Before the DeMateo case, divorce lawyers advised clients that
prenuptial agreements had to be fair and reasonable on the date the
agreement was signed and on the date of divorce. It now appears that
courts will not examine the fairness of the agreement on the date of
divorce. The so-called “second look” has been abolished, forcing the
economically disadvantaged party to negotiate vigorously at the outset,
while planning a wedding supposedly based on love and affection, or
live life barely above the poverty level after divorce.
Tip: If you are the monied party, you might consider offering enough
alimony to keep your spouse out of poverty, as defined by the federal
government. Some lawyers are inserting cost of living adjustments in
their alimony provisions to keep the prenuptial agreement abreast of
inflation. If you are the disadvantaged party, ask for a so-called financial
ladder that places you on a higher alimony and property rung each year
of the marriage.
Quick and Easy Uncontested Motion
Sessions
If you want to present an uncontested motion to a divorce court judge
in Massachusetts, call the motions clerk at your county probate and
family court to find out if they have a special fast-track to handle
those motions. Middlesex County in Cambridge, for instance, allows uncontested
motions in certain kinds of cases to be handled by an assistant register
between 8:30 and 10:30 in the morning every day of the week.

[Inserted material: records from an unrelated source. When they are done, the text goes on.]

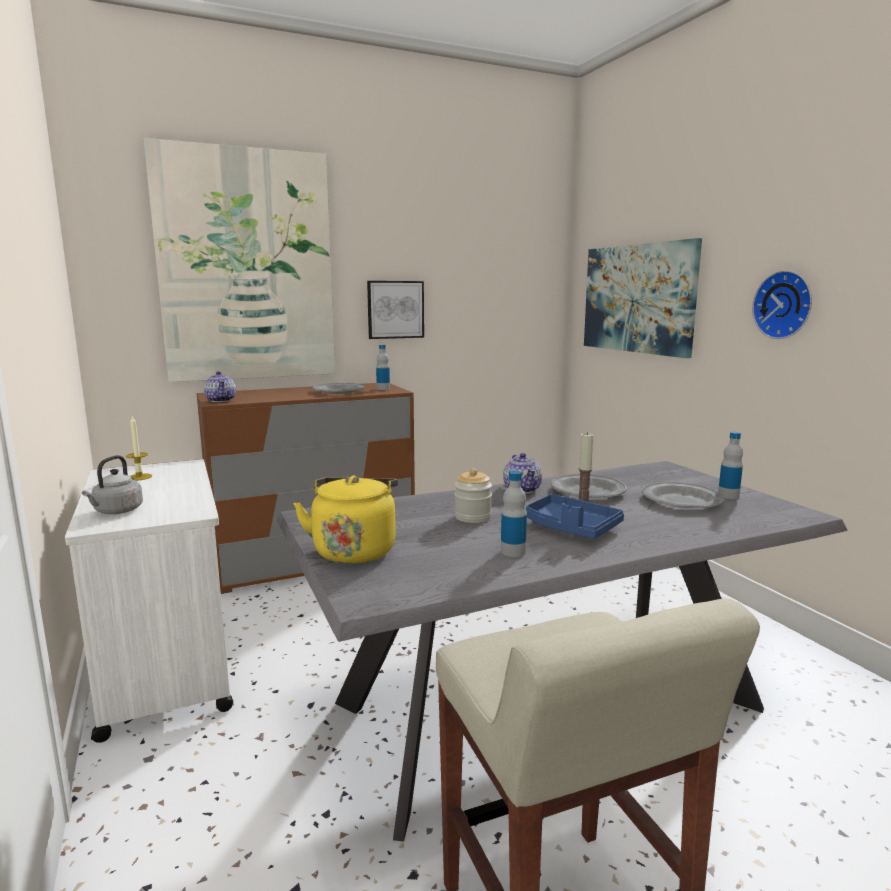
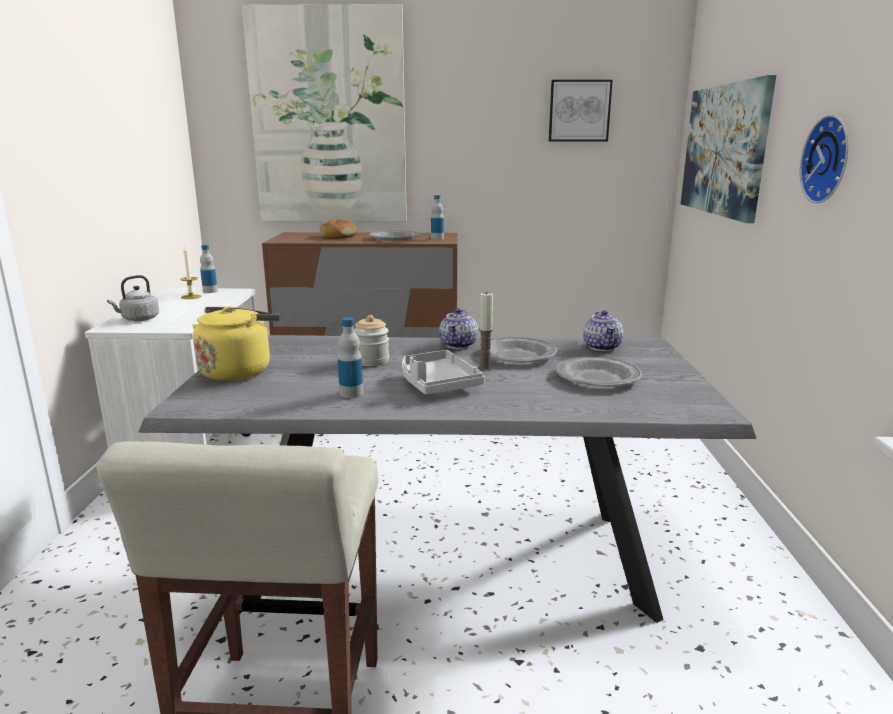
camera: 25 degrees right, 5 degrees up
(221, 400) = (285, 239): teapot -> teapot (602, 347)
(275, 393) = (338, 236): none -> bread
(395, 309) = (470, 160): picture -> picture (579, 111)
(571, 528) = (437, 384): blue tray -> grey tray
(728, 495) = (661, 380): bottle -> bottle (210, 291)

Suffolk County in Boston adopted a similar procedure in late 2001
between 8:30 and 9:30 in the morning with great success and approval
by lawyers and parties. These fast-track sessions allow you to get a
motion approved and all of the paperwork done before you leave the courthouse
in the morning.
Tip: call the motions clerk before you schedule a hearing on your
motion. If eligible, use the uncontested motions session. You could
save time and money.
A Few of Our Favorite Things
Quotes and Observations
“Watch how your date treats the waitress on your first date because
that's the way he'll treat you in three months.” Advice from a mother
to her college daughter.
“Not every day in court is a good day. Some days are just plain awful.”
Senior partner to a young associate.
Reviews
If you are a mediator or a client of a mediator, take a look at “Mediating
Divorce: a Step-by-Step Manual” by Marilyn S. McKnight and Stephen K.
Erickson, published by Jossey-Bass in 1999. The authors, a social worker
and an attorney, provide a wealth of information about mediation, the
psychological aspects of dating, marriage and divorce, and some excellent
forms that are also helpful for negotiating and litigating your case.
Charlotte Ford, socialite and manners maven just published a new book
with Jacqueline Demontravel on “21st Century Etiquette: Charlotte Ford's
Guide to Manners for the Modern Age” (The Lyons Press, Dec. 2001). Ford
includes down-to-earth advice on how to announce your divorce, dating
after separation, and planning a remarriage. While some amazon.com reviewers
fault her for some of her advice as too upper crust - like not wearing
spike heels on a friend's yacht - her observations on divorce American
style are right on target.
We have something for children called “The Divorce Helpbook for Kids”
by Cynthia MacGregor (Impact Publishers, Inc., 2001). If you know a
child ten years or older going through a divorce, the child might appreciate
a copy of MacGregor's book, although the advice is a too simplistic
to be helpful at times like “Divorce is a very upsetting thing…but you
will get through it”, the last sentence in her chapter on “A
Lot of Questions about Divorce…with Answers.”
Her advice on visitation is more practical and probably more useful
when she tells kids to make visitation easier by bringing toys, games
and books from home, make a list of things that happen to you between
visits, and invite a friend to come on visitation. MacGregor's advice
may offend some noncustodial parents because it makes it sound like
visitation is unpleasant in the first place, but in newly separated
cases, her suggestions could cut down on a child's pain and suffering.
Parents should also heed the advice.